_Work item_.
Copy out the material, starting with the line that contains "luglio 2014)" and going on through the line that contains "pendidikan vokasi, dan keman", leaving the pictures out.

*** Provided material Section Begins ***

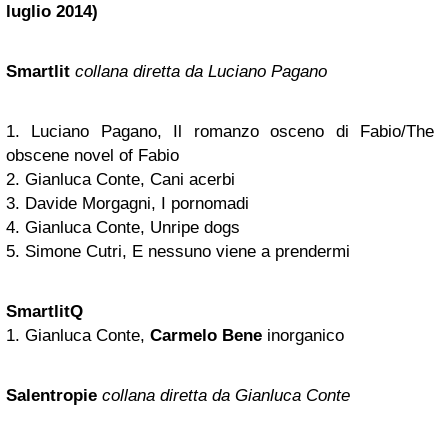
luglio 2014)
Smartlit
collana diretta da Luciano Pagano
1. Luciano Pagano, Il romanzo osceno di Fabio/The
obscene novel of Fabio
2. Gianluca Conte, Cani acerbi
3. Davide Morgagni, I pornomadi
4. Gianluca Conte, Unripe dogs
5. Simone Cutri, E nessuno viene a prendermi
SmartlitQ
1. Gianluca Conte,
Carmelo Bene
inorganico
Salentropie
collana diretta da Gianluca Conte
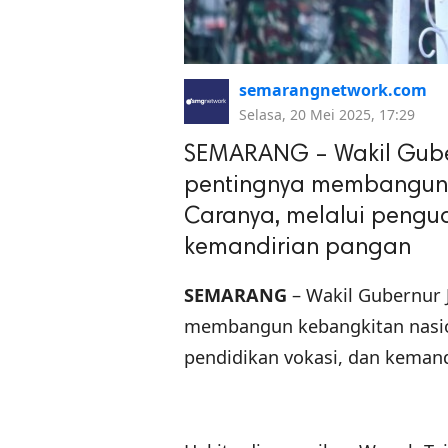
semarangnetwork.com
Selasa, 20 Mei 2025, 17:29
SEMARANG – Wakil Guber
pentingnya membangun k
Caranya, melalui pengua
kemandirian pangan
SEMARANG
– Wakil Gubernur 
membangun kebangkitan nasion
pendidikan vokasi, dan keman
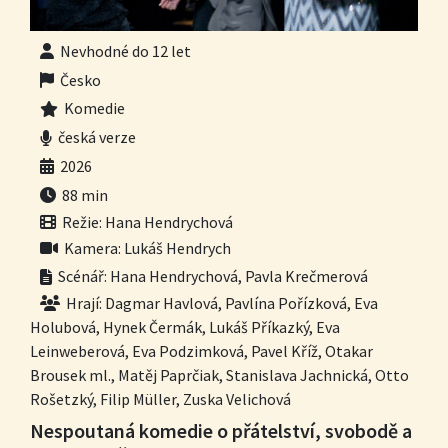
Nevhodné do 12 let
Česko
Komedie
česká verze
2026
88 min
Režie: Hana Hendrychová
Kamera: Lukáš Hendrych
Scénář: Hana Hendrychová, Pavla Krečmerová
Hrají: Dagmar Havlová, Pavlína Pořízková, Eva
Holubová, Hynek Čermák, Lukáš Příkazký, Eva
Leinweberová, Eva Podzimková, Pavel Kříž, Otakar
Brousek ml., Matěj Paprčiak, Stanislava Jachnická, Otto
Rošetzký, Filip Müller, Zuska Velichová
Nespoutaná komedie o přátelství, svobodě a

*** Provided material Section Ends ***
*** Provided material Section Begins ***

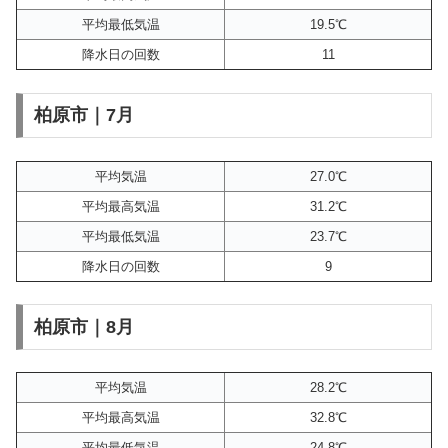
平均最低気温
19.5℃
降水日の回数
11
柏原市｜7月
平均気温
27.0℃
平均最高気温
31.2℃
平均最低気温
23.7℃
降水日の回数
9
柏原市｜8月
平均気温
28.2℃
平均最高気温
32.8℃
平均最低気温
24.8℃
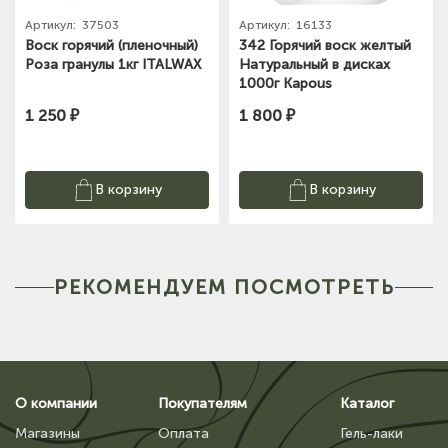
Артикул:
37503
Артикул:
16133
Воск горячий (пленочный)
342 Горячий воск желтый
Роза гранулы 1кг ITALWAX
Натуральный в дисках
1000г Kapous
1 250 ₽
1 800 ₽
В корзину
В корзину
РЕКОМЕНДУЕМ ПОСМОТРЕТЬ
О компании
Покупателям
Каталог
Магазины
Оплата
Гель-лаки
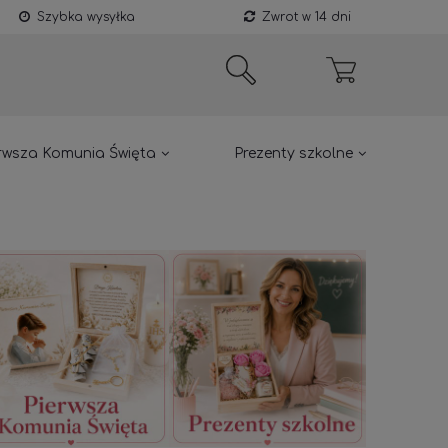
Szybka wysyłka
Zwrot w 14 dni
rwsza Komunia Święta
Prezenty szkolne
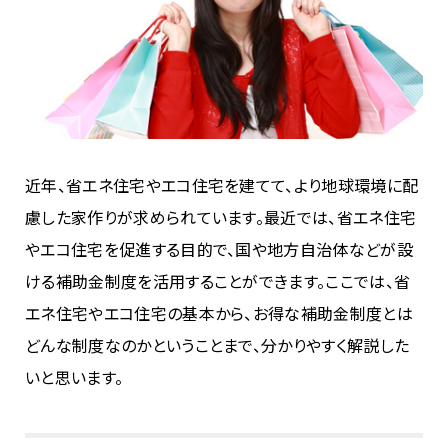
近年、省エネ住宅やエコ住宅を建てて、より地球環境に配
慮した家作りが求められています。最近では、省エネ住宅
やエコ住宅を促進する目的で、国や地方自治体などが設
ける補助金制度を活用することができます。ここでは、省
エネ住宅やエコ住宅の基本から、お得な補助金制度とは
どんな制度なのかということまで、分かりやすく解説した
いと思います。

*** Provided material Section Ends ***

_Exercise response_.
luglio 2014)
Smartlit
collana diretta da Luciano Pagano
1. Luciano Pagano, Il romanzo osceno di Fabio/The
obscene novel of Fabio
2. Gianluca Conte, Cani acerbi
3. Davide Morgagni, I pornomadi
4. Gianluca Conte, Unripe dogs
5. Simone Cutri, E nessuno viene a prendermi
SmartlitQ
1. Gianluca Conte,
Carmelo Bene
inorganico
Salentropie
collana diretta da Gianluca Conte
semarangnetwork.com
Selasa, 20 Mei 2025, 17:29
SEMARANG – Wakil Guber
pentingnya membangun k
Caranya, melalui pengua
kemandirian pangan
SEMARANG
– Wakil Gubernur 
membangun kebangkitan nasion
pendidikan vokasi, dan keman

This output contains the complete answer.